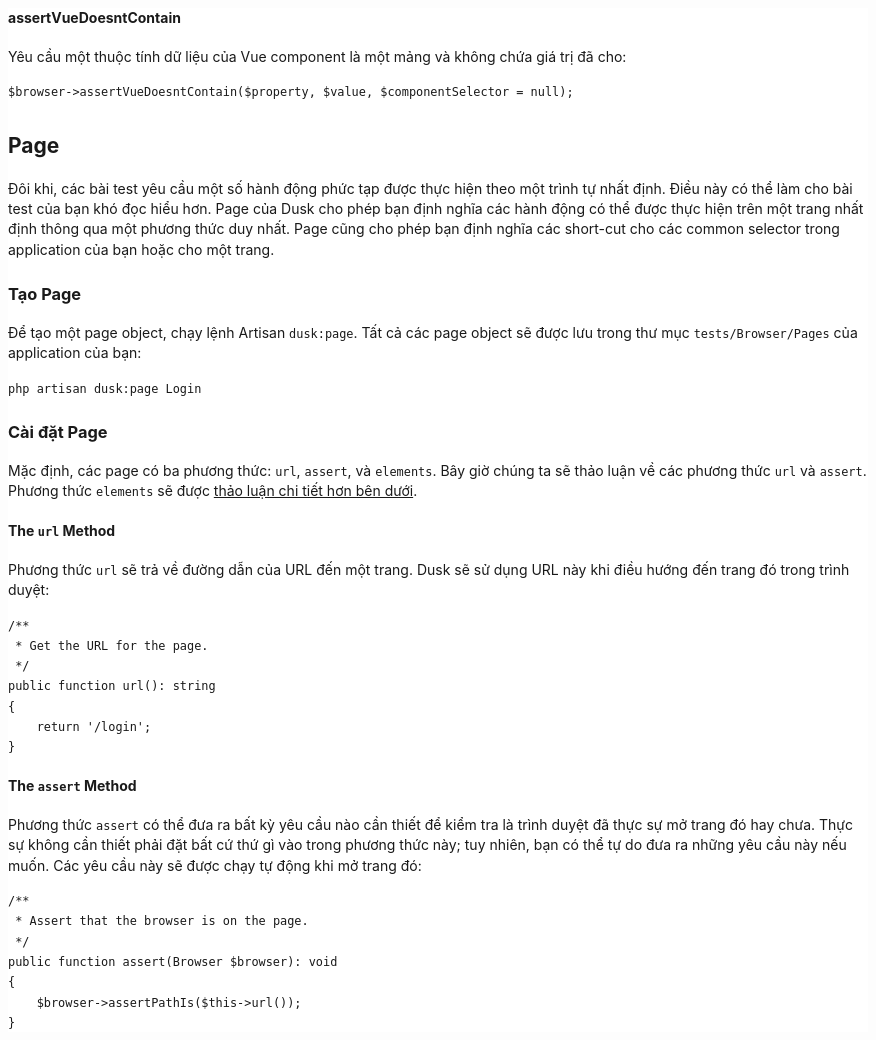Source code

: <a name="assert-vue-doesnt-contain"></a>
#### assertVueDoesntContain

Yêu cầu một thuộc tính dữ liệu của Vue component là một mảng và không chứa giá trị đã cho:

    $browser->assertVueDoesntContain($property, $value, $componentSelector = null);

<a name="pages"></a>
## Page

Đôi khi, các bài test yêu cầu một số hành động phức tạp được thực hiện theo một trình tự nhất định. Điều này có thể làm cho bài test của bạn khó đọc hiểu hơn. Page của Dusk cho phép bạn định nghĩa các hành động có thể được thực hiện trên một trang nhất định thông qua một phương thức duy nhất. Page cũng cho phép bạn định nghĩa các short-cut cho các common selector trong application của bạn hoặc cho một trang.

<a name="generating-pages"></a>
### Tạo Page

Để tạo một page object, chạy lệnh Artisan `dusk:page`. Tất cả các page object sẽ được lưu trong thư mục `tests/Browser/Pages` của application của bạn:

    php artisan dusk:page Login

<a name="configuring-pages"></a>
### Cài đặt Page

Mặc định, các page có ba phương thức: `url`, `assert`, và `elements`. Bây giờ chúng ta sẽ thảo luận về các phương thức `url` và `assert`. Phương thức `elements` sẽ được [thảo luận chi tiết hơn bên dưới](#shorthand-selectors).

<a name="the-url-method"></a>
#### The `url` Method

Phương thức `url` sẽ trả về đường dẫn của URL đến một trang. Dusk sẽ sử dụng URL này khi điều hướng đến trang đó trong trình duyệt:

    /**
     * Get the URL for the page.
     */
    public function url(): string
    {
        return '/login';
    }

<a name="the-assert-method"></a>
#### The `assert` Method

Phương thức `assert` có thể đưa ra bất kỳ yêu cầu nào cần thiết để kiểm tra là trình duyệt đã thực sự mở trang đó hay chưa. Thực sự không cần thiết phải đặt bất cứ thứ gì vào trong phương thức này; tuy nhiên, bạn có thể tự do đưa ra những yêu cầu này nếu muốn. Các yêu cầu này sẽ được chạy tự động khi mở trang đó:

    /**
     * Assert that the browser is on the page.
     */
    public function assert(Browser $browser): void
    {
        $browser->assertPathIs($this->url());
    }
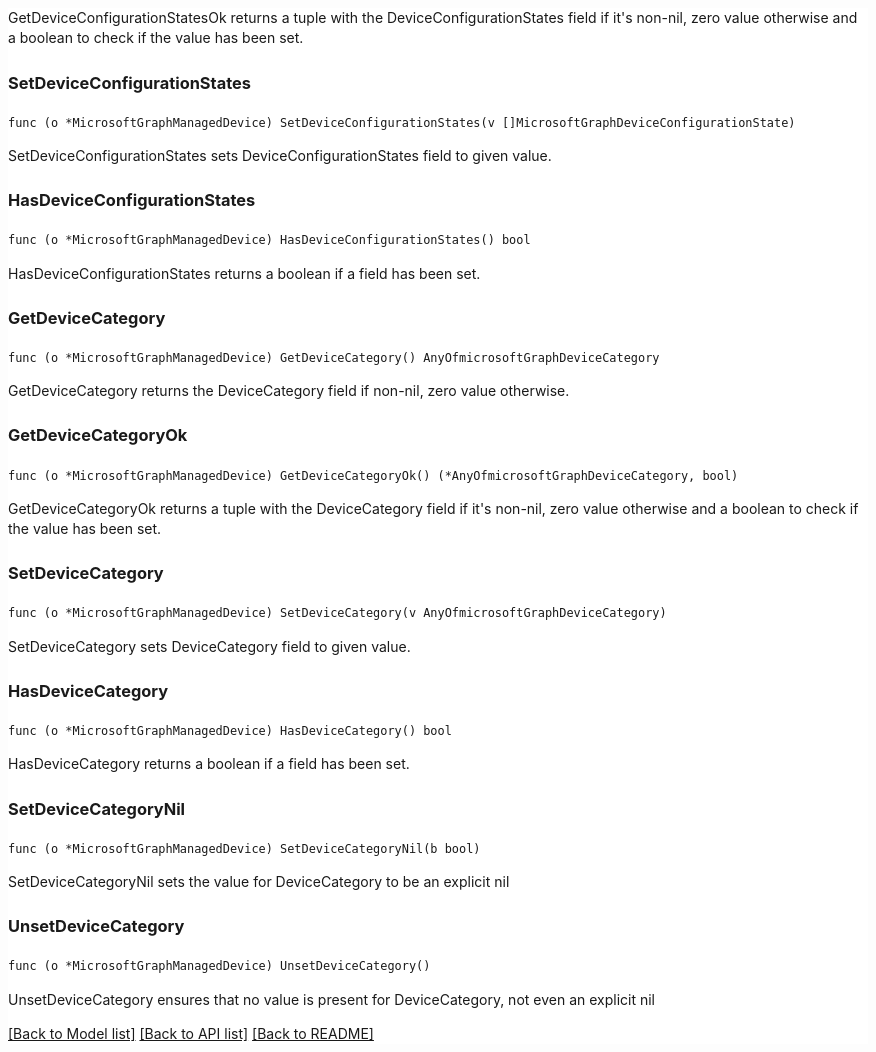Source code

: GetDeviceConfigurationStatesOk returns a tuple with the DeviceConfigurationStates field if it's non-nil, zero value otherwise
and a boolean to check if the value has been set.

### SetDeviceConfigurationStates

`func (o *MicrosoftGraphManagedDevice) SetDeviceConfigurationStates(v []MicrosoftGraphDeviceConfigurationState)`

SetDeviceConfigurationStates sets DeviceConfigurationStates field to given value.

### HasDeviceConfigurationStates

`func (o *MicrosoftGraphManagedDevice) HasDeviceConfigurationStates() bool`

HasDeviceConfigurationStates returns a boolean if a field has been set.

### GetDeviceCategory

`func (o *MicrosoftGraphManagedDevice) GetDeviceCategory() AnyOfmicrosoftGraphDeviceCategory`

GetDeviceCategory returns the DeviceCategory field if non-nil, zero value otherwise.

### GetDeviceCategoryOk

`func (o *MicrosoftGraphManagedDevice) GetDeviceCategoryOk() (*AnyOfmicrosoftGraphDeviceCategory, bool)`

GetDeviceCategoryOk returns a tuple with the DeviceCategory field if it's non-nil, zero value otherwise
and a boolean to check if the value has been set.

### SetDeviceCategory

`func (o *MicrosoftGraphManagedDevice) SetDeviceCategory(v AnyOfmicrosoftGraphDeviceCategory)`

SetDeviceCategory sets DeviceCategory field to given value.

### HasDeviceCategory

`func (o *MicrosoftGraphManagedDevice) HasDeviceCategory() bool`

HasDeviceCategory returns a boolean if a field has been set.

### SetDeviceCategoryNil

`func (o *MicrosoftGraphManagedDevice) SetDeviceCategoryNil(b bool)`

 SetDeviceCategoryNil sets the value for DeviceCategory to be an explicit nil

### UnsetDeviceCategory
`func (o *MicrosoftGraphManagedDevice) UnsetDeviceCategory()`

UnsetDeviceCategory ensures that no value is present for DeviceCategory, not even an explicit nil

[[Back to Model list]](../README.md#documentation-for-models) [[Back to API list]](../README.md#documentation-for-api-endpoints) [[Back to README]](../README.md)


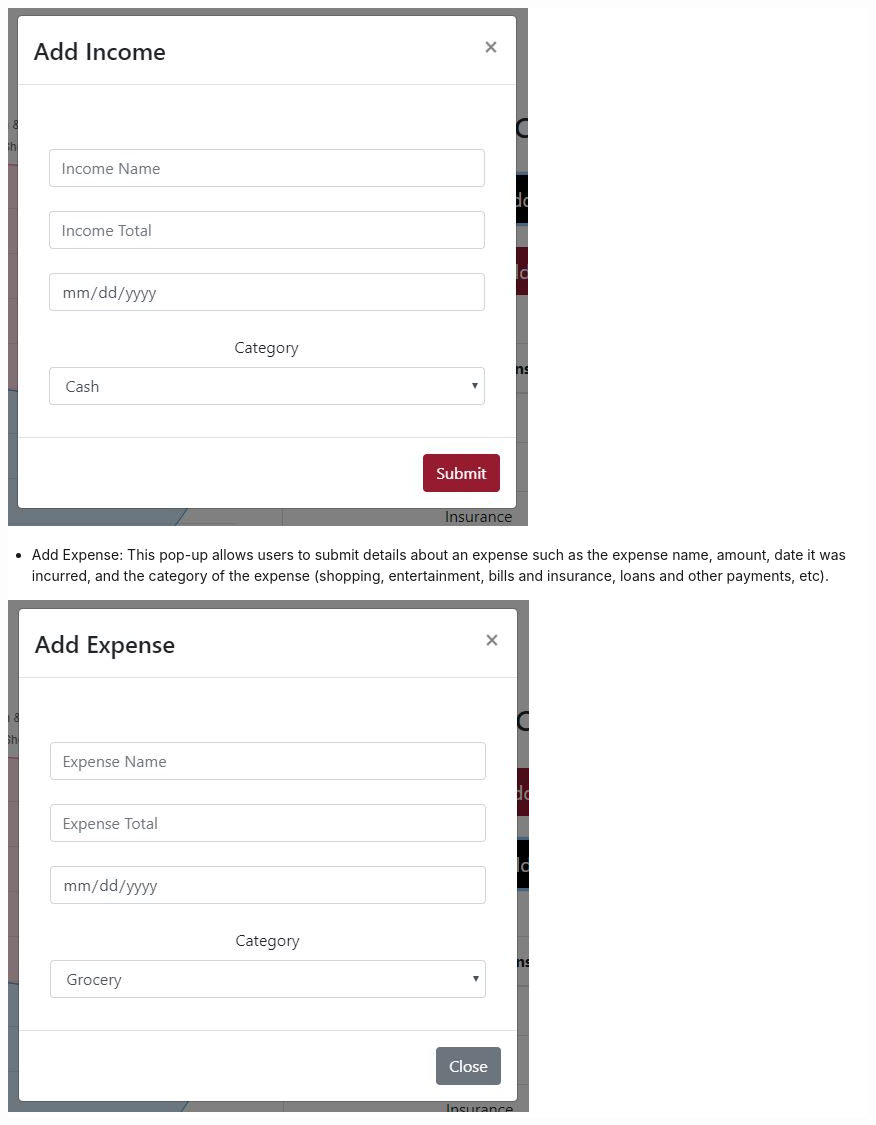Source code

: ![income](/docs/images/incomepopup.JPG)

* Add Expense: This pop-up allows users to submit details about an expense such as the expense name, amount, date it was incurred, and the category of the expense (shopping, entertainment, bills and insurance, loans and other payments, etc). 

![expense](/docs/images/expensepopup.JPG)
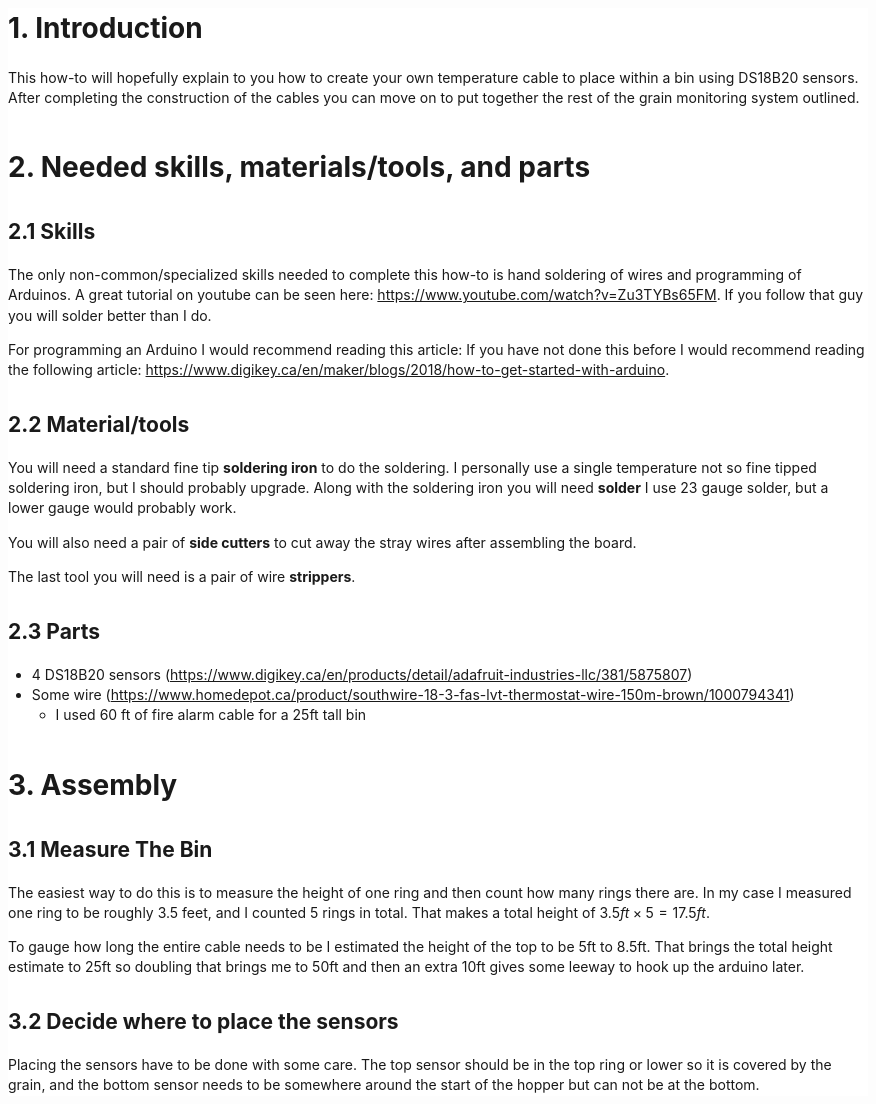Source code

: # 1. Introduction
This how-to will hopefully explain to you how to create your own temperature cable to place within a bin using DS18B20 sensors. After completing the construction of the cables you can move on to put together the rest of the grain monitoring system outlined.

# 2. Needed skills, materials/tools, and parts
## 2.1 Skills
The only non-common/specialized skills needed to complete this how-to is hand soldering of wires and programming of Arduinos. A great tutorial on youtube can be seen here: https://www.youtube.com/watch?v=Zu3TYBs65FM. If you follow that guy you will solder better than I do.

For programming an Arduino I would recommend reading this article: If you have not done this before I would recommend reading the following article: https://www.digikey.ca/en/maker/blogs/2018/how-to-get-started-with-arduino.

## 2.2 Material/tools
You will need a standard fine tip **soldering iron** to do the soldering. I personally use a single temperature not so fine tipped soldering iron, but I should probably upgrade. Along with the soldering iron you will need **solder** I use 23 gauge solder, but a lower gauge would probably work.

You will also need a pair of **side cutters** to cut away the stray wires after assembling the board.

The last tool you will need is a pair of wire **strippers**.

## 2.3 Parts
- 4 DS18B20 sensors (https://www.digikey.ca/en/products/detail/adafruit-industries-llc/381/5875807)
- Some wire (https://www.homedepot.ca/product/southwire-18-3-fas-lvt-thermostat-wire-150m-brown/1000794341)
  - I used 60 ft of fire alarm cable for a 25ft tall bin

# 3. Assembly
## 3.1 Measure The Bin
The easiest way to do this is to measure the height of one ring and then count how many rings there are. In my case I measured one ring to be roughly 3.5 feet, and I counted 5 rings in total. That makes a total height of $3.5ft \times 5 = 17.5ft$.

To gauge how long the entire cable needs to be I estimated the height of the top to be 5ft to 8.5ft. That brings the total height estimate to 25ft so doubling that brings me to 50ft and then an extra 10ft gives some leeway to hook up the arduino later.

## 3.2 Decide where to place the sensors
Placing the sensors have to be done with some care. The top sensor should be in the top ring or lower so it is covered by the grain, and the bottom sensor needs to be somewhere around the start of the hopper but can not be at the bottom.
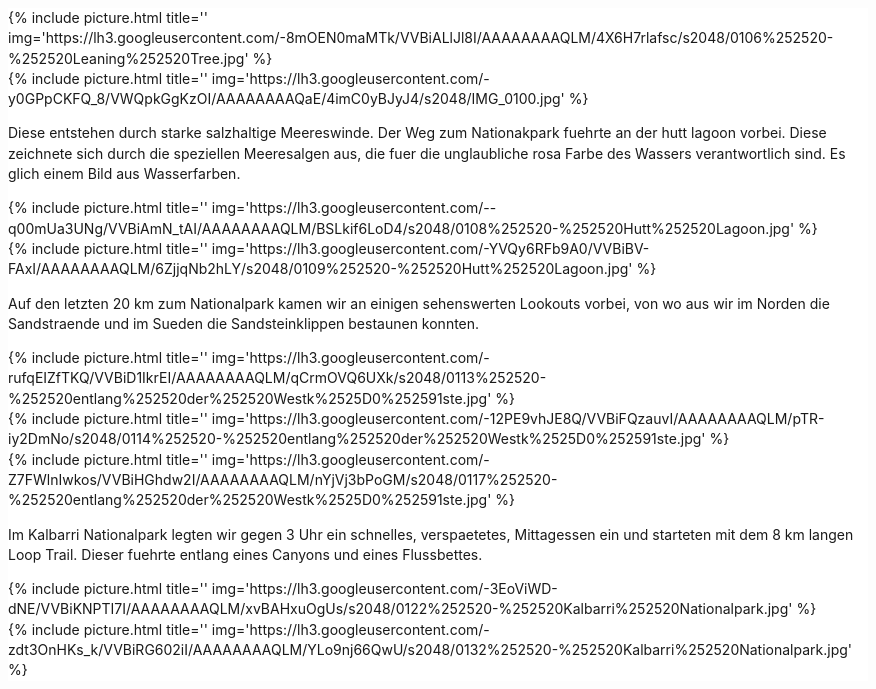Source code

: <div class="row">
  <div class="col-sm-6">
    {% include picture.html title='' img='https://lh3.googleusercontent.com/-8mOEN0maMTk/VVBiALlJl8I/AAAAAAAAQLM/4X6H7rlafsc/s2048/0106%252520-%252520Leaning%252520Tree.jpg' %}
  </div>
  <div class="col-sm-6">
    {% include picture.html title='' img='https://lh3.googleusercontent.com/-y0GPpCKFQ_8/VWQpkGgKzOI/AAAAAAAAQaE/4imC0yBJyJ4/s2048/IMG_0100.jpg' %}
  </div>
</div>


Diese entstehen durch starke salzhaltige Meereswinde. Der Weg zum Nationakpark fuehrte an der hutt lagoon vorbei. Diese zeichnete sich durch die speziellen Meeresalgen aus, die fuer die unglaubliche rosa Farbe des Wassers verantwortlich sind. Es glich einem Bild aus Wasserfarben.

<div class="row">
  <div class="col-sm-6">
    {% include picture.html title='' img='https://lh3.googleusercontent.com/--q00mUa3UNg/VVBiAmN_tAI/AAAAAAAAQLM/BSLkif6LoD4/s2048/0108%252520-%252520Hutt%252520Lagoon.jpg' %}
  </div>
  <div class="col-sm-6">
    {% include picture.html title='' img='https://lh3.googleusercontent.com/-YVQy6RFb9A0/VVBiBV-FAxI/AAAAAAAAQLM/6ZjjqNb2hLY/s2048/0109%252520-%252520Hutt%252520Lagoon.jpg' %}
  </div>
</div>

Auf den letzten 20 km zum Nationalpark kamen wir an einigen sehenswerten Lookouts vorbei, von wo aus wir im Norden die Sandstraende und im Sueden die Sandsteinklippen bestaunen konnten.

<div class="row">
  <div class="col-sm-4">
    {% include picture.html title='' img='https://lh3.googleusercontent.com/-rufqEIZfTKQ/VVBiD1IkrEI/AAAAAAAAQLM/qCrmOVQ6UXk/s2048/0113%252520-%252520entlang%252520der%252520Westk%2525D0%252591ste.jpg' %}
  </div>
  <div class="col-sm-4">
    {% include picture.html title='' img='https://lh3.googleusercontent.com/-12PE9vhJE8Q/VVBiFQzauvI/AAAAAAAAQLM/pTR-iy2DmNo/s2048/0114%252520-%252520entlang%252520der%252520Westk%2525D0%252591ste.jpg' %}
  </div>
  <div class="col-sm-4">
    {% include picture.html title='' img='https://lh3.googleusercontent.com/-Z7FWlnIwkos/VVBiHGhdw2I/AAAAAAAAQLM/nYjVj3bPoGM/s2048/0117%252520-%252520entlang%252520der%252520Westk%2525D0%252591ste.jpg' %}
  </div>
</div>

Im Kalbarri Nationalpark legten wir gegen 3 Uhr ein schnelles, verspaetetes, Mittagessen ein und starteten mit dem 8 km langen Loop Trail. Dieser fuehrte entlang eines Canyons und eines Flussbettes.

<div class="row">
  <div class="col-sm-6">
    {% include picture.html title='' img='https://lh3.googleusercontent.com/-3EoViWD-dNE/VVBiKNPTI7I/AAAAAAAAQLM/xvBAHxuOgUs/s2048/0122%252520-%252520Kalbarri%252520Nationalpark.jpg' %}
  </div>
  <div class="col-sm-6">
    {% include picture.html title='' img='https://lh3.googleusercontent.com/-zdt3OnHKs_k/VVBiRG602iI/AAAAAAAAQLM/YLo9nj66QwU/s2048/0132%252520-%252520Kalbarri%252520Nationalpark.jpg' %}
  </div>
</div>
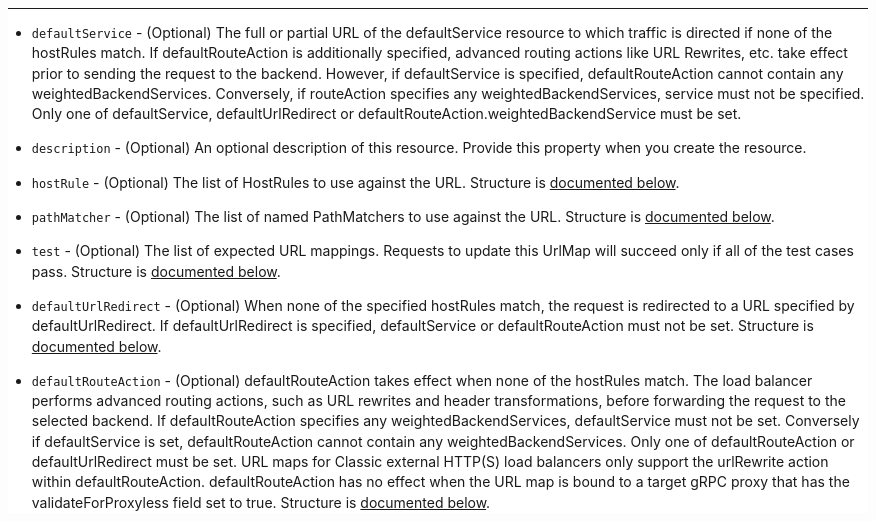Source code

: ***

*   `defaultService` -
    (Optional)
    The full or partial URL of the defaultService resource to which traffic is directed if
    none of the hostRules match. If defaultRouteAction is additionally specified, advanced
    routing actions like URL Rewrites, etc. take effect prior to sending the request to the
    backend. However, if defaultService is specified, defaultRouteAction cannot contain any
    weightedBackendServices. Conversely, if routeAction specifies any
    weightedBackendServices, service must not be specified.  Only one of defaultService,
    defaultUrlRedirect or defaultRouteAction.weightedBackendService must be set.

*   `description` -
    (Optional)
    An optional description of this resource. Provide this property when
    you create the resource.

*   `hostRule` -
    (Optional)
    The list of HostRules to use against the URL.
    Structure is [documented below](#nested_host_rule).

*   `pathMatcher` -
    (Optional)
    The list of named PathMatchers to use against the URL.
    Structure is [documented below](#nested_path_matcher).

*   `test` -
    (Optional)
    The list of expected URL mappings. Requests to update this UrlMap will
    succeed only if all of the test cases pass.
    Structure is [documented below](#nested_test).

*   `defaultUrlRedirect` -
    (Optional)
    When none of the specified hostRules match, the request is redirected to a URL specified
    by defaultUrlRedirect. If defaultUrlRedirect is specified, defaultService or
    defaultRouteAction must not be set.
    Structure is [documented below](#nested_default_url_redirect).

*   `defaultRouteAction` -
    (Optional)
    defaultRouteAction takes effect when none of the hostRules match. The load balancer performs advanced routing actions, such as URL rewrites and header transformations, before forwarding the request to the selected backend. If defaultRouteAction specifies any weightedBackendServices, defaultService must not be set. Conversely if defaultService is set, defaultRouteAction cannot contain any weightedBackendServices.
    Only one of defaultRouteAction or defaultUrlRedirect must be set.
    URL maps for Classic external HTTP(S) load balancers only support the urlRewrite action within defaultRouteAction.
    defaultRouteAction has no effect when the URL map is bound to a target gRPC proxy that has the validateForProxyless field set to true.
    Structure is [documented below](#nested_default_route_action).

-*-*-

### PROBLEM TO WORK ON
Repeat the lines above, from the first one through the line containing "### Tạo Page", including that line, and omit the pictures from your answer.

### PROBLEM SOLUTION
Source code

: <a name="assert-vue-doesnt-contain"></a>
#### assertVueDoesntContain

Yêu cầu một thuộc tính dữ liệu của Vue component là một mảng và không chứa giá trị đã cho:

    $browser->assertVueDoesntContain($property, $value, $componentSelector = null);

<a name="pages"></a>
## Page

Đôi khi, các bài test yêu cầu một số hành động phức tạp được thực hiện theo một trình tự nhất định. Điều này có thể làm cho bài test của bạn khó đọc hiểu hơn. Page của Dusk cho phép bạn định nghĩa các hành động có thể được thực hiện trên một trang nhất định thông qua một phương thức duy nhất. Page cũng cho phép bạn định nghĩa các short-cut cho các common selector trong application của bạn hoặc cho một trang.

<a name="generating-pages"></a>
### Tạo Page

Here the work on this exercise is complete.